May 5, 2022Vilsack cites potatoes-to-Mexico situation as example of ‘breaking down barriers’
During an April 29 FY23 budget hearing of the House Appropriations Subcommittee on Agriculture, Rural Development, Food and Drug Administration and Related Agencies, USDA Secretary Tom Vilsack cited the recent progress with the decades-long Mexico access dispute as an example of how the Biden administration is working to expand market opportunities for U.S. agricultural products.
During the hearing, Rep. Robert Aderholt (R-Alabama) asked how USDA’s FY23 budget request would support the U.S. ag supply chain, particularly in regard to “our reliance on Chinese exports.”
“Well, I would say that the concern that we have about Chinese exports, Congressman, is the need for us to continue to look for ways in which we can diversify so that we’re not as overly reliant on a single market. We know what happened when that market was disrupted during the trade war. We saw the devastation to producers.
“And so, we’re continually looking for ways in which we can expand new market opportunities. The Indo-Pacific framework that was announced by the USTR is one way of focusing on ways in which we can knock down barriers. Recently, additional beef sales in Japan, additional corn sales, frozen pork sales in Vietnam, potatoes in Mexico, we’re breaking down barriers so that we can expand access to additional markets.
“I think there are opportunities in Southeast Asia. I think there are opportunities in Africa. So, the budget, basically, provides us the opportunity to continue to look for ways in which we can expand presence. At the end of the day, expanding market opportunity is about presence.

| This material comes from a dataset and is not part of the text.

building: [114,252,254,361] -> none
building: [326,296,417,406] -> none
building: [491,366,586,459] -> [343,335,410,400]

It’s about having people in place, which we have.
“It’s about the resources that MAP and FMD provide that — to, basically, have promotions and — and the opportunity for us to do additional trade mission. So, you’re going to see a very aggressive effort in trade missions this year. We had one in the Middle East. We’ve got one scheduled in Spain. We’ve got one scheduled in Kenya.

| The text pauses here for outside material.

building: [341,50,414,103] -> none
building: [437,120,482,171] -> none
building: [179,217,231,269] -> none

“We’ve got one scheduled in the Philippines. So, there’s going to be a continued focus effort on increasing and expanding our presence in these foreign markets so that we diversify, and we’re not as reliant on China as we have been in the past.”

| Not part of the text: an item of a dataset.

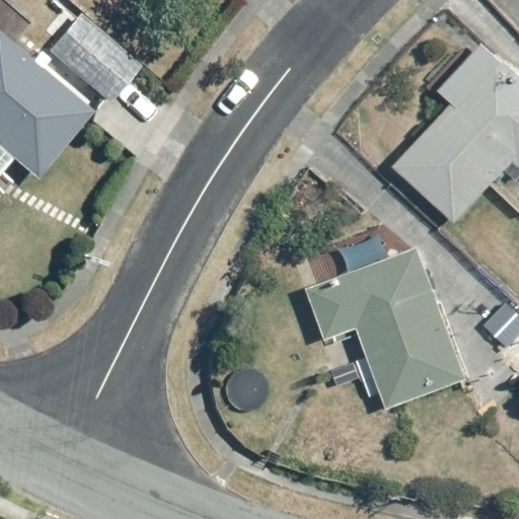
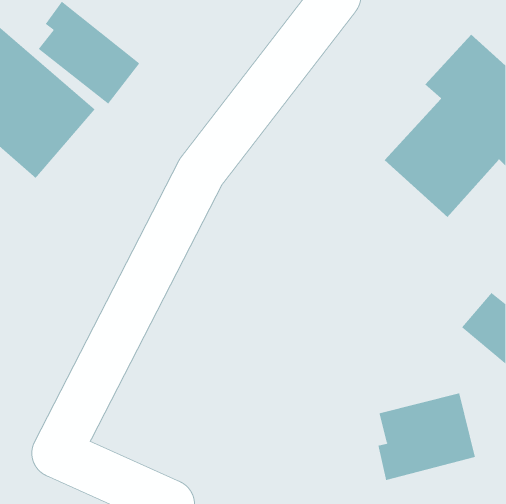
building: [309,251,464,404] -> none
building: none -> [378,393,476,481]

“Clearly this is an issue that the administration is devoting a lot of energy to resolving. We appreciate their continued commitment and will need it in well into the future in order to maintain access to the highly disputed Mexican market,” said Jared Balcom, President, National Potato Council (NPC) and potato grower from Washington state.
Special crop alliance begins focus on next Farm Bill
The U.S. fruit and vegetable industry is working together to develop recommendations for a new Farm Bill under the umbrella of the Specialty Crop Farm Bill Alliance (SCFBA). NPC CEO Kam Quarles is one of the three co-chairs of the SCFBA that has generated billions of dollars in new funding for the industry since its inception nearly 20 years ago.
“The Alliance has provided our diverse industry with discipline and focus as we work to advise Congress and the Administration on policy that matters for growers. Prior to its creation, specialty crops were a bit player in this massive bill. Our challenge this time will be dealing with a tight federal budget and keeping the overall industry united. Potatoes reach into a number of states that aren’t traditionally specialty crop powerhouses, so our presence adds great value to the Alliance,” said Quarles.
An Alliance steering committee meeting is scheduled for May 12 in Washington, D.C. This follows their initial kickoff meeting in Anaheim during the Potato Expo in January and a number of working group meetings throughout April and likely into May. The intention is to complete the SCFBA recommendations by mid-summer to be ready for a full Farm Bill debate that will likely last well into 2023.
Each year, the Potato Industry Leadership Institute (PILI) brings together outstanding potato growers and industry representatives for eight days of training and professional development, starting in a potato growing region and concluding in Washington, D.C., when the class links up with participants of the NPC Washington Summit.
PILI alum join podcast
During the 2022 Washington Summit, the “Eye On Potatoes” podcast hosted a live recording with PILI alumnus and the program’s 2022 grower-leader Doug Posthuma from Wisconsin, 2022 PILI attendee Bevan Lenz from Colorado, and Potato LEAF Vice President Mike Wenkel to talk about their personal leadership growth and value the program delivers to the industry.